** Begin **

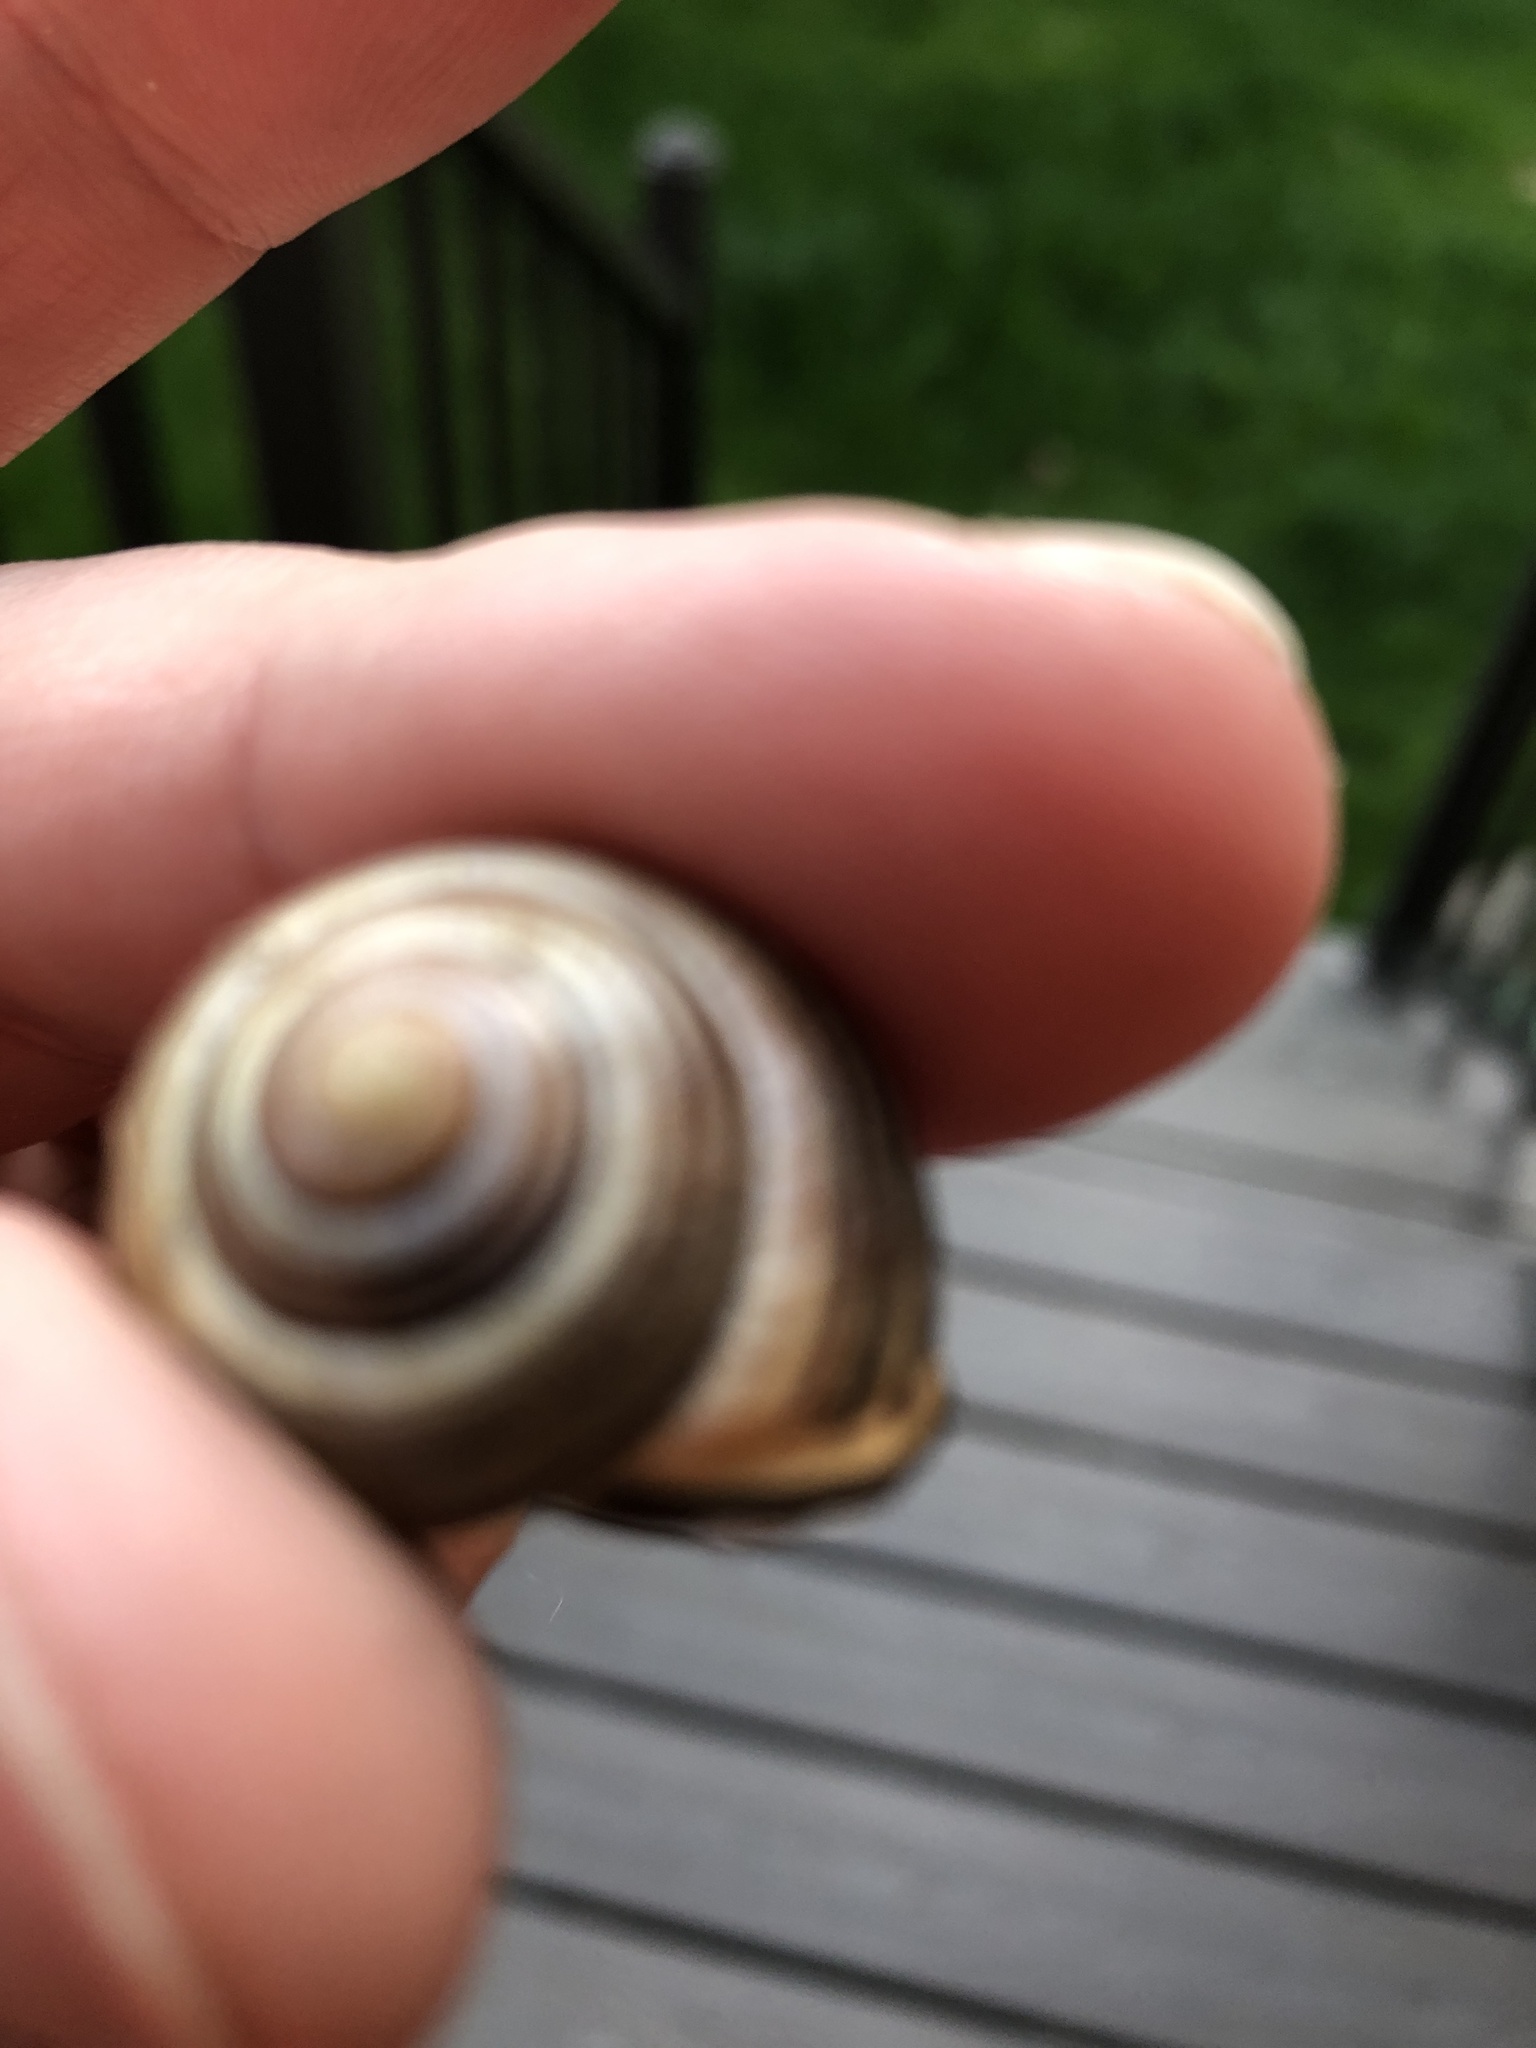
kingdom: Animalia
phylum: Mollusca
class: Gastropoda
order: Stylommatophora
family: Helicidae
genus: Cepaea
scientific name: Cepaea nemoralis
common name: Grovesnail
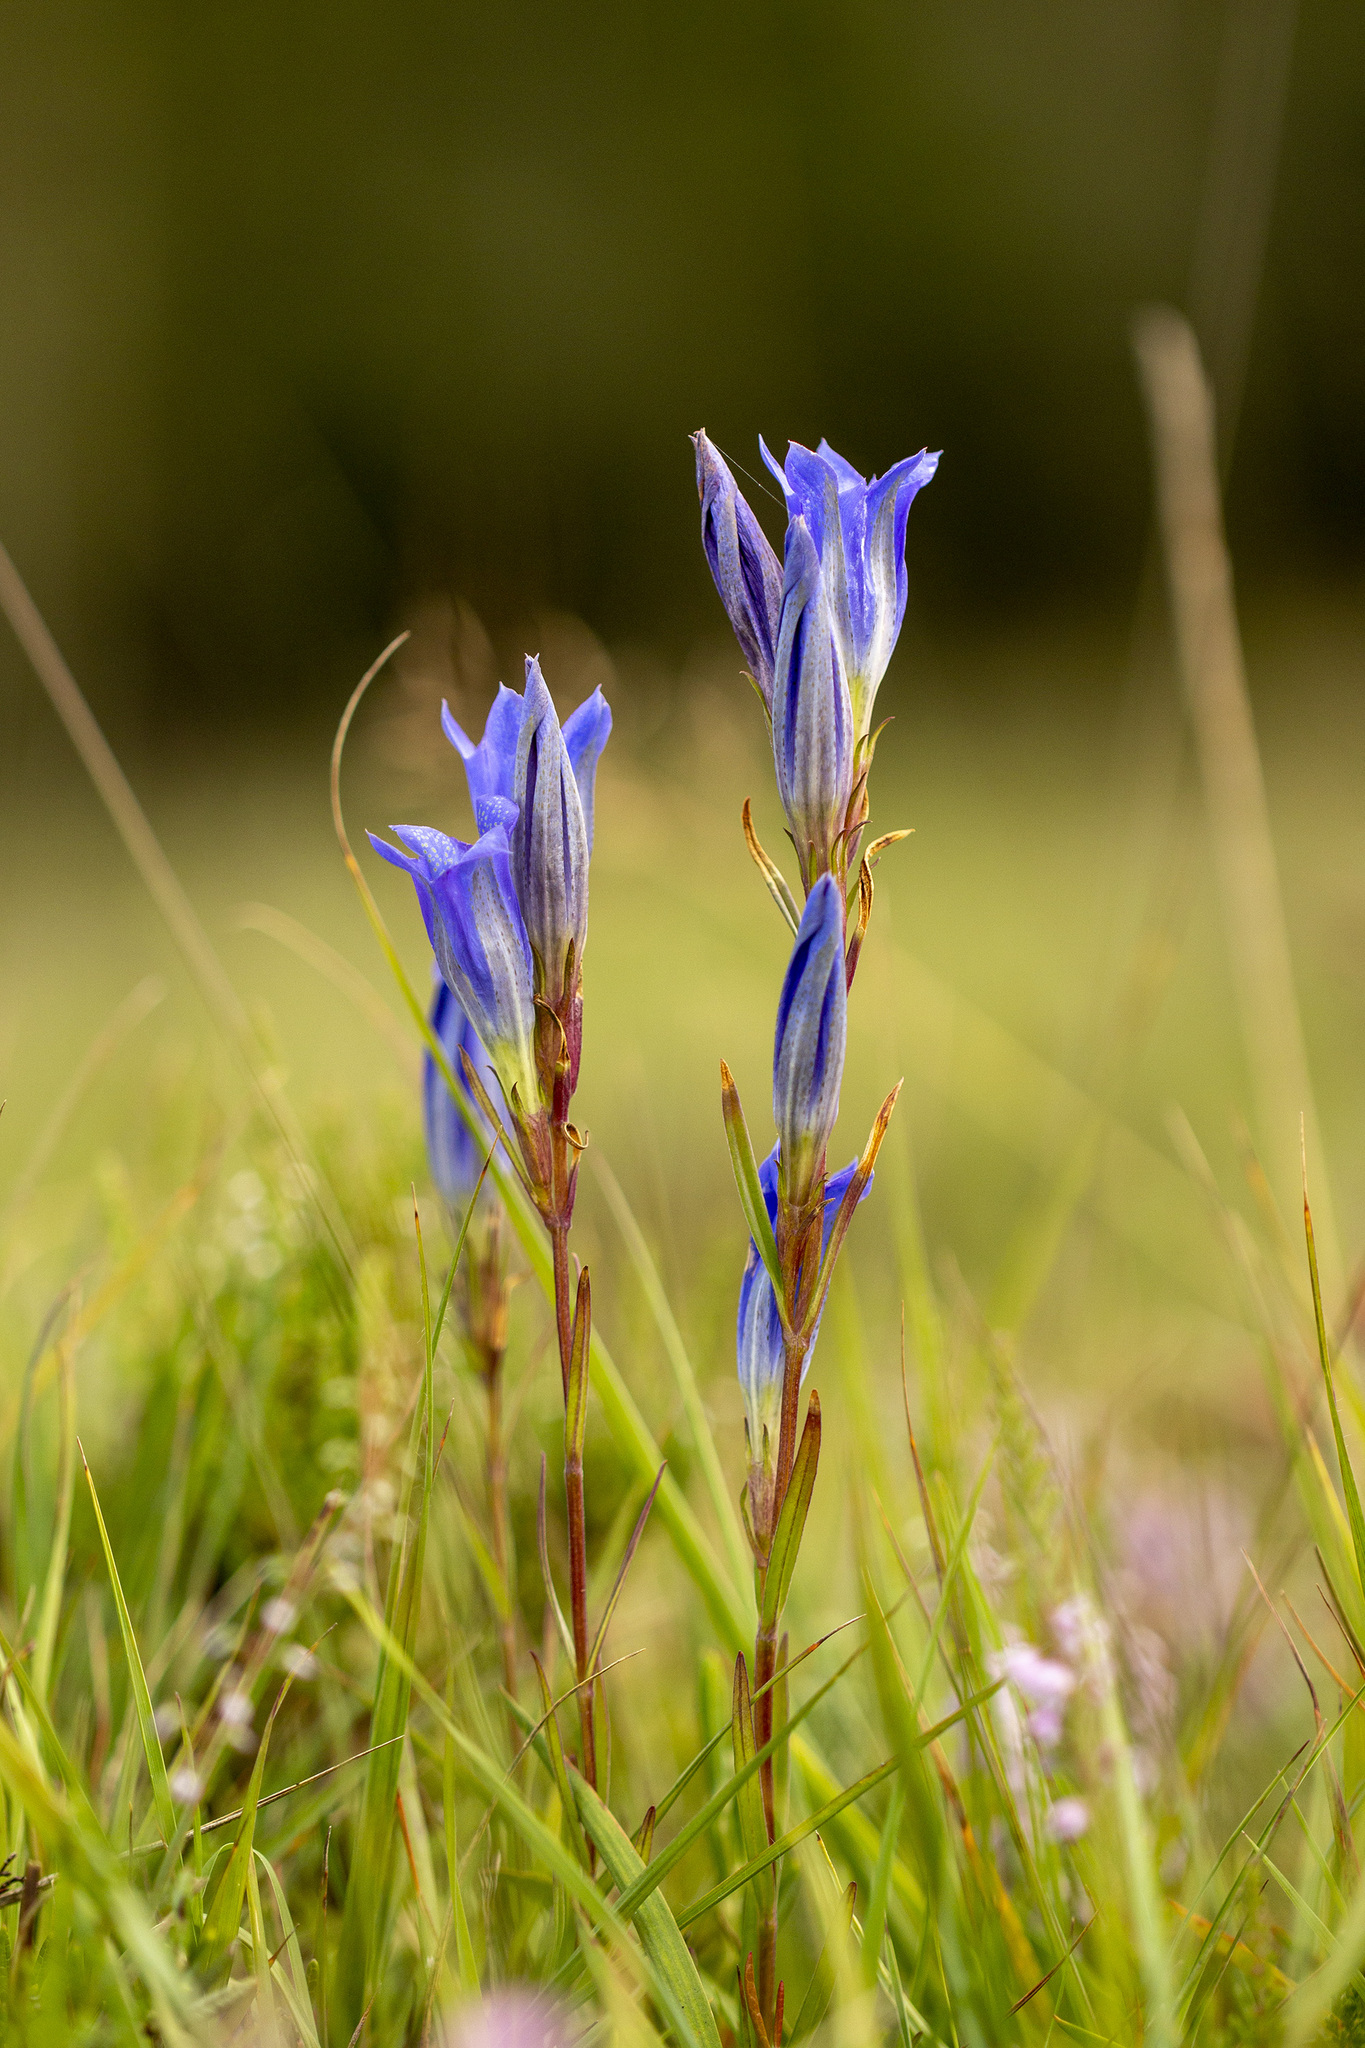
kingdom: Plantae
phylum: Tracheophyta
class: Magnoliopsida
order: Gentianales
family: Gentianaceae
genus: Gentiana
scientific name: Gentiana pneumonanthe
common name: Marsh gentian
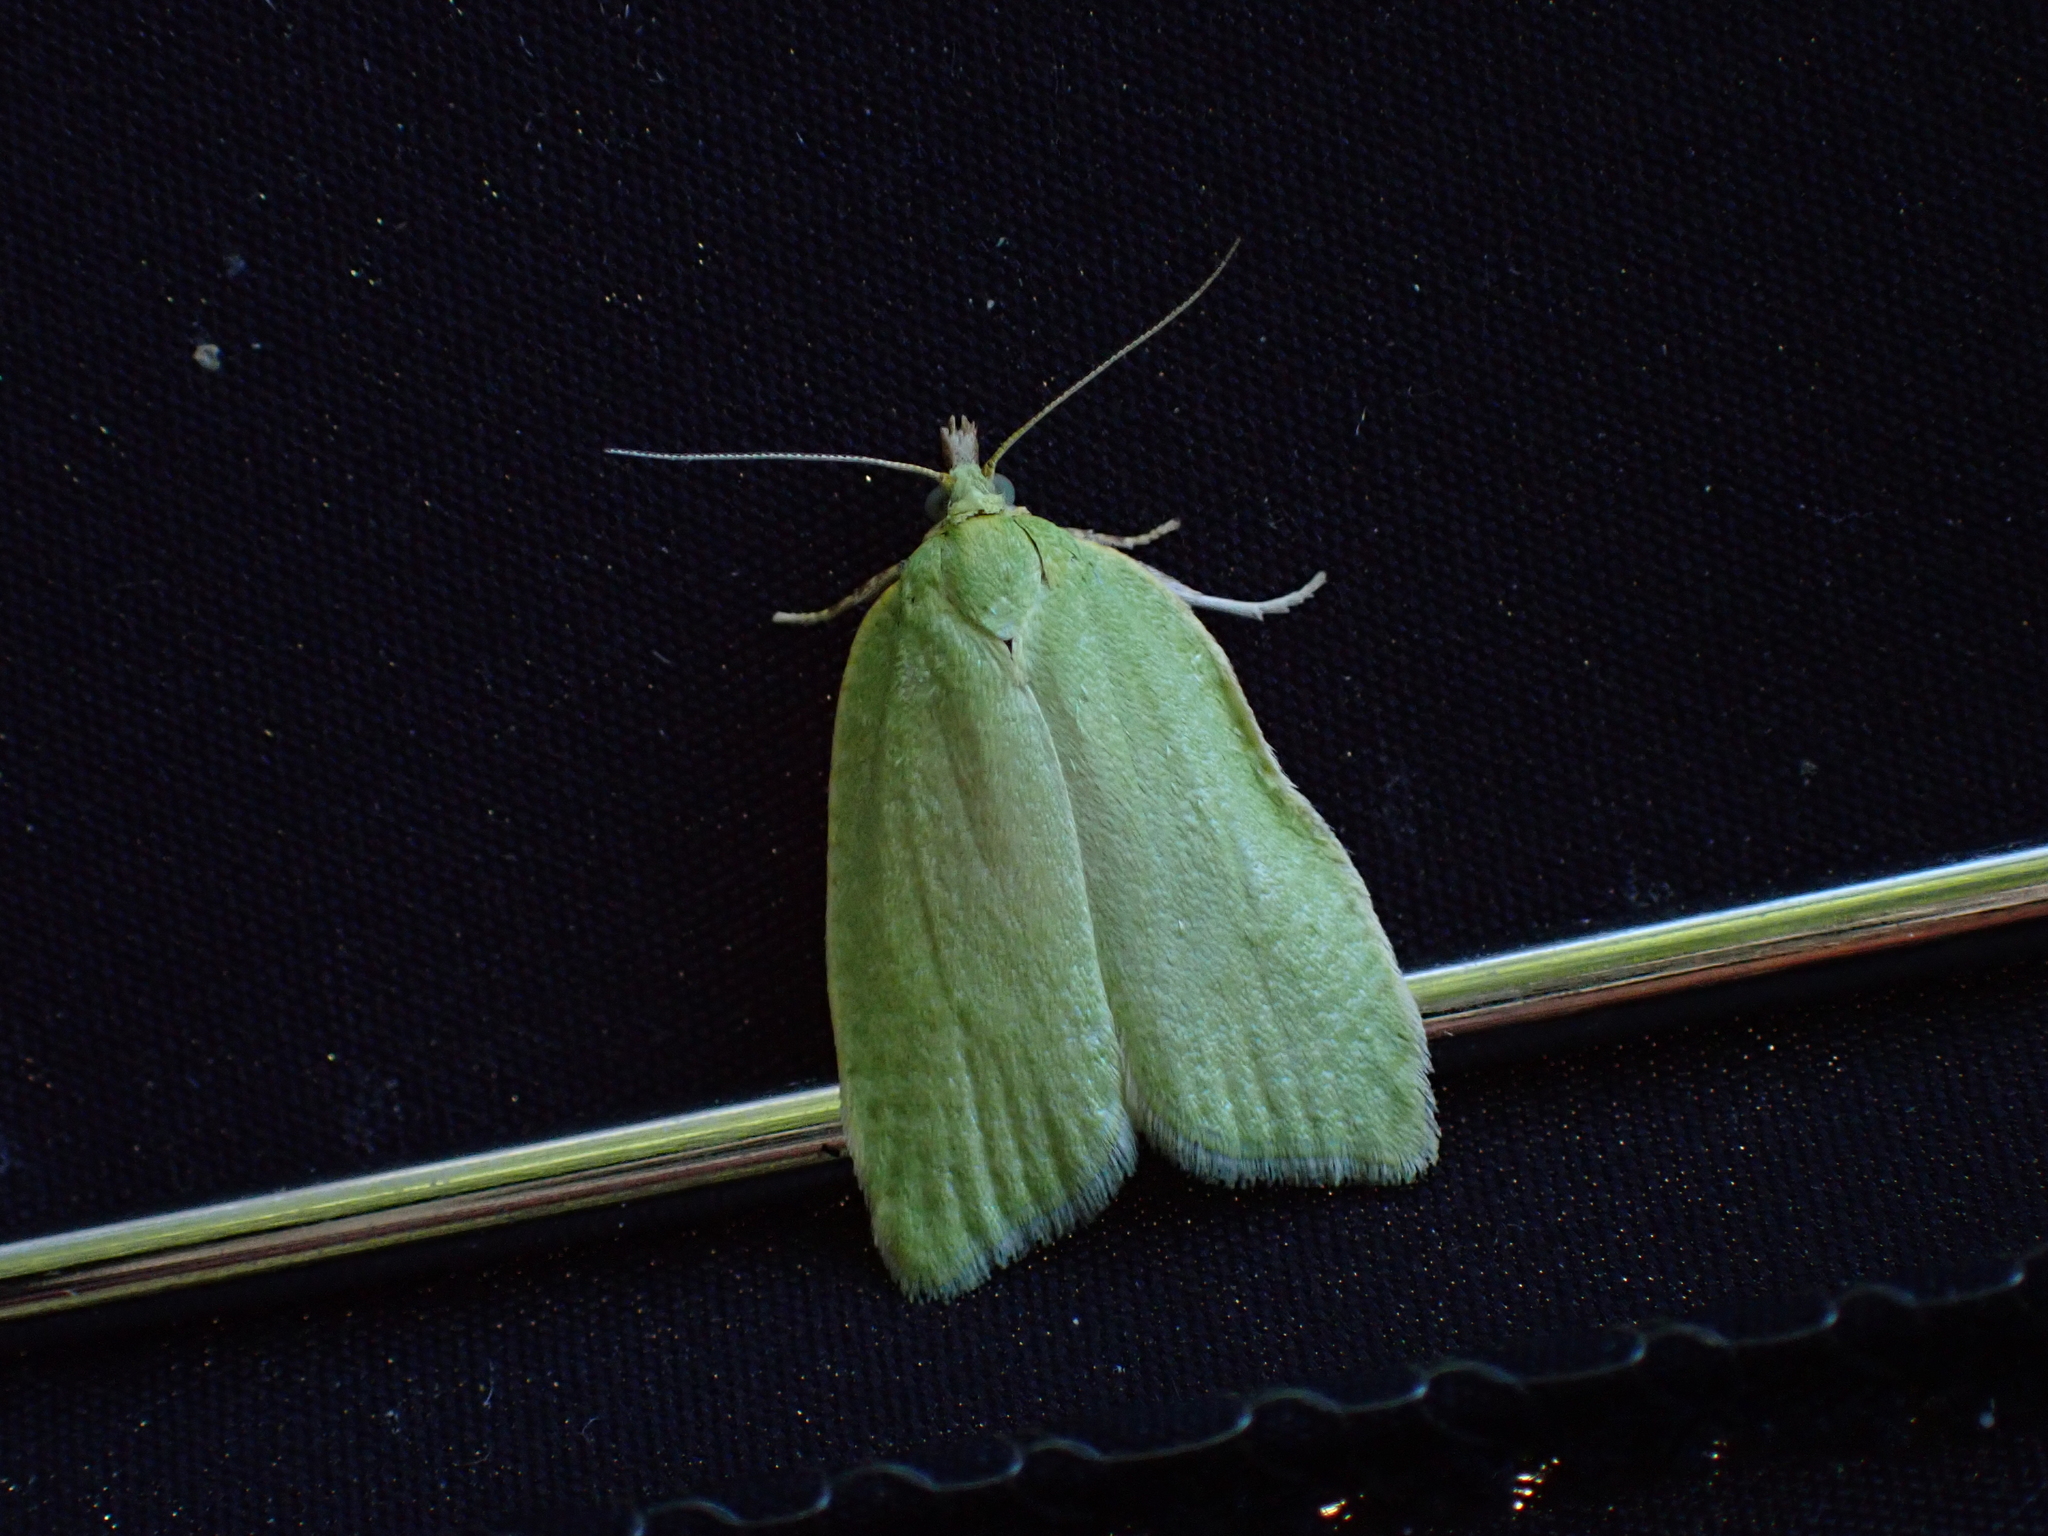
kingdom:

** End **

What you should do →
Render every line above as a JSON list of strings, one string per line, skipping blank lines and leaving out the pictures.

Result for this task →
[
  "kingdom: Animalia",
  "phylum: Mollusca",
  "class: Gastropoda",
  "order: Stylommatophora",
  "family: Helicidae",
  "genus: Cepaea",
  "scientific name: Cepaea nemoralis",
  "common name: Grovesnail",
  "kingdom: Plantae",
  "phylum: Tracheophyta",
  "class: Magnoliopsida",
  "order: Gentianales",
  "family: Gentianaceae",
  "genus: Gentiana",
  "scientific name: Gentiana pneumonanthe",
  "common name: Marsh gentian",
  "kingdom:"
]